Barren Harvest - Subtle Cruelties
Chronique
Barren Harvest Subtle Cruelties
Il y a des genres musicaux avec lesquels on passe des contrats de confiance, sûr de ce qu'on va y trouver. Le dark folk en est indéniablement un, tant ses fidèles paraissent se baser sur le même canevas : l'instrumentation pastorale où prennent place les graciles débuts de saison ; les nappes de claviers caressant le sol de leur fumée, faisant entrer le monde dans une étrangeté immobile ; les voix aristocratiques et mortuaires semblant sortir de figures de tableaux préraphaélites... Tout cela, Barren Harvest ne le dérange en rien, offrant par sa musique des liens entre John Everett Millais et Tenhi, le Huysmans de En rade et Sol Invictus.
Il paraît donc compliqué d'expliquer en quoi Barren Harvest tient de la découverte majeure, autrement que par un pouvoir d'évocation le faisant passer du rang des apaisants repos à celui, comme l'intitulé de son premier album l'indique, des cruautés subtiles. Pourtant, le simple fait qu'il soit une collaboration entre Lenny Smith (Atriarch) et Jessica Way (Worm Ouroboros) devrait suffire à donner la puce à l'oreille – et quelques soucis à se faire – pour qui connaît les tétanies qu'ils ont pu créer dans leurs formations d'origines. Sans surprise par rapport aux C.V. des deux participants, Subtle Cruelties paralyse contre son gré, ses joliesses lâchant si peu leur douceur esseulée, ses chants tantôt funèbres, tantôt emphatiques étant d'une telle sincérité gênante, qu'il effiloche, impudique, les quelques barrières séparant la douce fainéantise des dimanches et les morbides obsessions où l'esprit s'égare sans le vouloir.
Coincé dans ce temps suspendu, on erre bien en damné et non en touriste. Plus que d'autres noms, Barren Harvest rappelle en cela Amber Asylum et l’éphémère The Gault, dont on retrouve ici l'ennui fatal caché derrière le romantisme noir, la volupté synonyme de mort. C'est par cette alliance des voix de Lenny Smith et Jessica Way que le tour de magie se réalise, les deux personnifiant chacun à leur manière – froideur enveloppante côté homme, chaleur lointaine côté femme – le moment où les repères se délitent et la conscience de soi fond, perdu dans le vague à l'âme.

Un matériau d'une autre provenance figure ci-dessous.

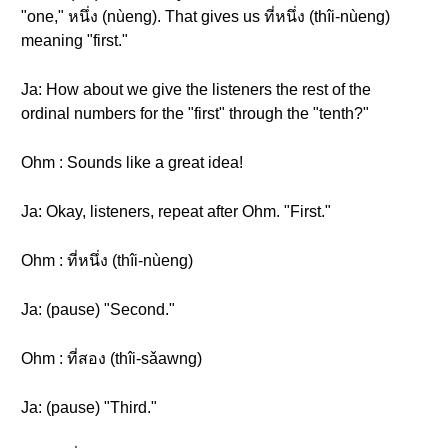
"one," หนึ่ง (nùeng). That gives us ที่หนึ่ง (thîi-nùeng)
meaning "first."
Ja: How about we give the listeners the rest of the
ordinal numbers for the "first" through the "tenth?"
Ohm : Sounds like a great idea!
Ja: Okay, listeners, repeat after Ohm. "First."
Ohm : ที่หนึ่ง (thîi-nùeng)
Ja: (pause) "Second."
Ohm : ที่สอง (thîi-sǎawng)
Ja: (pause) "Third."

Cependant, Barren Harvest n'est pas encore tout à fait à mettre au même niveau que les deux références citées, du fait d'un fonctionnement cyclique qui, s'il apporte de nombreux moments forts (les terribles « Heavens Age », « Reveal » et « Claw and Feather » par exemple), s'encombre ici ou là d'inutiles rappels à l'image des « Memoriam », parfois anecdotiques et dont j'aurai préféré une version moins éclatée, ne gardant que ses deuxième et sixième parties comme points centraux. Le tracklisting n'en reste pas moins extrêmement réfléchi, notamment dans ce retour au point de départ qui sert de conclusion, « The Subtle Cruelty of Spring » reprenant les accords de « The Bleeding » pour un résultat différent mais également figeant, où un printemps timide laisse place à l'hiver.
Il y a des genres musicaux avec lesquels on passe des contrats de confiance, sûr de ce qu'on va y trouver. Le dark folk en est indéniablement un. Recueilli et désenchanté, poétique et cynique, Subtle Cruelties parvient pourtant, avec toute l'humilité dont se sont drapés ses deux membres, à donner une patine neuve aux photographies jaunies du style, traquant l'auditeur, l'emmenant tendrement par la main vers une mélancolie où il reste prisonnier et un peu amoureux, comme dans un rêve doux-amer. À vous de voir si ce type de dépression hantée vous botte.